The data I am using for this analysis contains information regarding bank loans provided in America. The goal of this analysis is to see which type of sampling is the most accurate and true to the original population. I am testing with random, systematic, and stratified sampling. To start, I re-categorized the variable State, so that there are only 7 different outcomes and not 50. I organized the states by region, following the trends of the map below.
First, I made sure that none of the regions contained a significantly small amount of the population, after combining the states together. After finding that none of the categories contains less then 10% of the population, I continued with my analysis.
| Population.size | Number.of.Regions | Sub.Pop.less.1000 |
|---|---|---|
| 899164 | 7 | 0 |
Now I start to take my sample through the method of simple random sampling. I want to get 4,000 random observations from the population, and print a table of my new sample to affirm that I got the 4,000 samples.
| Size | Var.count |
|---|---|
| 4000 | 28 |
For systematic sampling, I also asked for about 4,000 samples from the population, but because of the nature of the systematic sampling, I can expect that I may get a few samples more or a few samples less then what I am asking for. I printed another table to show how many observations were pulled from the popultion.
| Size | Var.count |
|---|---|
| 4014 | 28 |
For the stratified sampling technique, I again asked for 4,000 samples from the population, and printed a table showing how many samples ended up in each category, in proportion to how large the categories are in the population.
| MidAtlantic | Midwest | Northeast | Northwest | Southeast | Southwest | West |
|---|---|---|---|---|---|---|
| 571 | 571 | 571 | 571 | 571 | 571 | 571 |
First, I found the default rates for the population and then compared them to the default rates of the simple random sample,the systematic random sample, and the stratified random sample.

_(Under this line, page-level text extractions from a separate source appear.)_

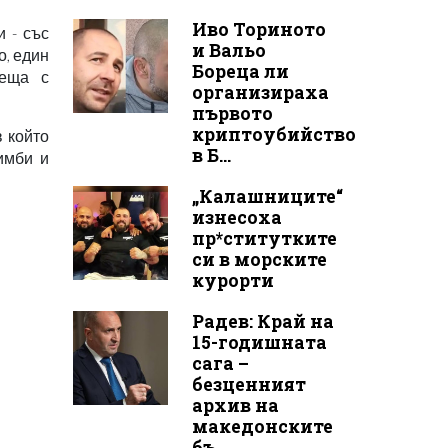
Иво Ториното
 - със
и Вальо
о, един
Бореца ли
реща с
организираха
първото
криптоубийство
 който
в Б...
имби и
„Калашниците“
изнесоха
пр*ститутките
си в морските
курорти
Радев: Край на
15-годишната
сага –
безценният
архив на
македонските
бъ...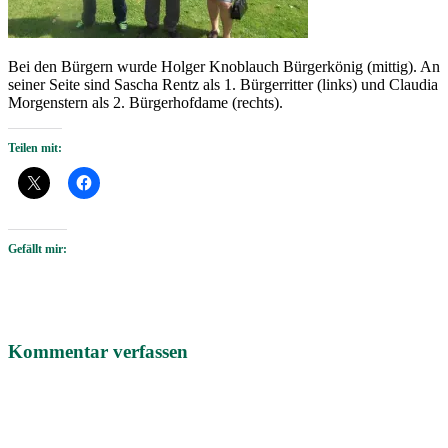
Bei den Bürgern wurde Holger Knoblauch Bürgerkönig (mittig). An
seiner Seite sind Sascha Rentz als 1. Bürgerritter (links) und Claudia
Morgenstern als 2. Bürgerhofdame (rechts).
Teilen mit:
Gefällt mir:
Kommentar verfassen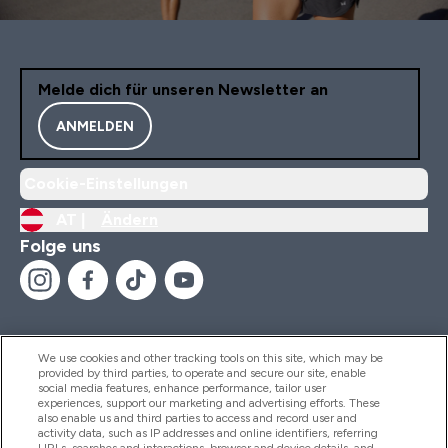
Melde dich für unseren Newsletter an
ANMELDEN
Cookie-Einstellungen
AT |
Ändern
Folge uns
We use cookies and other tracking tools on this site, which may be
provided by third parties, to operate and secure our site, enable
Hilfe Und Informationen
social media features, enhance performance, tailor user
experiences, support our marketing and advertising efforts. These
also enable us and third parties to access and record user and
activity data, such as IP addresses and online identifiers, referring
Produkte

Based on the table, the default rate for the systematic random sample is the closest to the population default rate, making it the best fit system for this data.
| default.rate.pop | default.rate.srs | default.rate.sys | default.rate.str | |
|---|---|---|---|---|
| Northwest | 17.5 | 17.9 | 17.8 | 50 |
| Midwest | 17.7 | 17.2 | 17.8 | 50 |
| MidAtlantic | 17.6 | 15.1 | 17.8 | 50 |
| Northeast | 17.6 | 20.0 | 17.8 | 50 |
| Southeast | 17.6 | 16.9 | 17.8 | 50 |
| West | 17.4 | 18.4 | 17.8 | 50 |
| Southwest | 17.5 | 15.6 | 17.8 | 50 |
After putting the output from the table into a graph, it s easy to see that the systematic sample follows the population perfectly, making it the best fit for this data.